Dr. Whatley clearly understands the problems – politics and ideology; he has a whole chapter devoted to it (Socialized medicine’s concealed purpose); but in the end he does not dare to spell out the inescapable conclusion. He clearly sees that the bugs of the system are actually features, but he still goes on suggesting that all we need is a little Raid™ to fix the problems.
As evidenced by many of the citations in the book, Dr. Whatley sees himself as a libertarian sympathizer, but cannot bring himself to make actual free market propositions.
AGAIN, I understand why:
He wants to be relevant; he wants to be heard; he wants to be part of the conversation as an insider; he wants to demonstrate his devotion to the moral principles of the overall goal. He wants to be a reformer, not a revolutionary. Just like the good communists talking about the unbaked bread and the unusable winter boots. What he does not seem to understand, is that this approach will make him just as irrelevant as those communists in the 60s were.
Canadian health care has only one problem: it is run by the government. It is a planned system in which price/market signals are completely missing from view for every participant.
The system is a perfect example of every single problem of planned economies that operate under the pretense of knowledge.
Everything Dr. Whatley identifies as a problem, is just a symptom of underlying problems: the pretense of knowledge and the epistocracy fallacy.
Ludwig von Mises explained the problem with planned economies over a hundred years ago in his
“Economic Calculation In The Socialist Commonwealth”
Leonard Read made it simple to understand in “I, pencil”
Hayek dedicated his Nobel prize acceptance speech to it; and I hope I managed to adequately illustrate it in the very first post that I wrote in this blog about my experience in the Canadian health care system.
No economic system can function properly without the help of price signals. It is the ultimate cause of the failure of all centrally planned economies.
I believe that Dr. Whatley understands this, but he is, above all, a “good communist” who is trying to be heard and trying to make things better, just like the good communists of my youth who tried to make the system work.
What he is missing is the understanding that you cannot fix a system built on faulty assumptions.
Tinkering with it will only achieve two things:
It will legitimize the actual, underlying problems (the faulty assumptions) and it will make everything in it worse by creating yet another layer of bureaucratic considerations for the planners.
What Dr. Whatley is missing is the understanding that there is no way to be just a little bit pregnant.
What he is missing is the understanding of the prostitution principle.
What he is missing is the wisdom of Adam Smith saying that – if I may paraphrase him – “There is a great deal of ruin in any socialized enterprise.”
Does this mean that we cannot have a well reasoned argument for the reformation of the system?

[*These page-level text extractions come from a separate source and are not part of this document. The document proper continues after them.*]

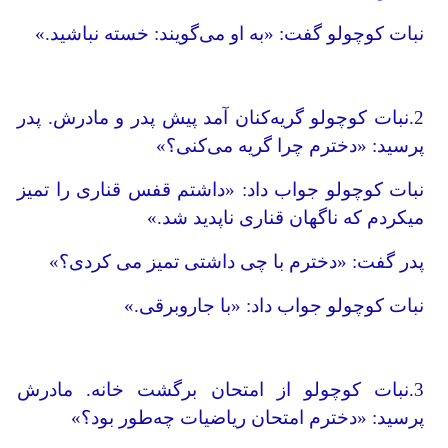
نبات کوچولو گفت: «به او می‌گویند: خسته نباشید.»
2.نبات کوچولو گریه‌کنان آمد پیش پدر و مادرش. پدر
پرسید: «دخترم چرا گریه می‌کنی؟»
نبات کوچولو جواب داد: «داشتم قفس قناری را تمیز
می­کردم که ناگهان قناری ناپدید شد.»
پدر گفت: «دخترم با چی داشتی تمیز می­ کردی؟»
نبات کوچولو جواب داد: «با جاروبرقی.»
3.نبات کوچولو از امتحان برگشت خانه. مادرش
پرسید: «دخترم امتحان ریاضی­ات چه‌طور بود؟»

Absolutely not, but any such argument should start with the clear identification of the problem, followed by the clear concept of the ideal we should aim for and a clearly specified path we can take to reach it. Trying to save the system from itself is not the answer.
I could offer several suggestions on all three of the above-named tasks, but that is not the point of this post. I don’t want to compete with Dr. Whatley; besides, I think that he is doing an excellent job describing the problems and enumerating the various aspects of the failures.
Unfortunately, he is not willing to go all the way to the root causes nor to the only actual solution, an attempt to imagine a truly free and functional system. Saying emotional, manipulative, virtue signaling things like “we need patient focused healthcare” just doesn’t cut it.
It’s a pity. His heart is in the right place, but to slay the dragon, he would need a little more courage.
As it is, he is only helping the rebirth of the phoenix.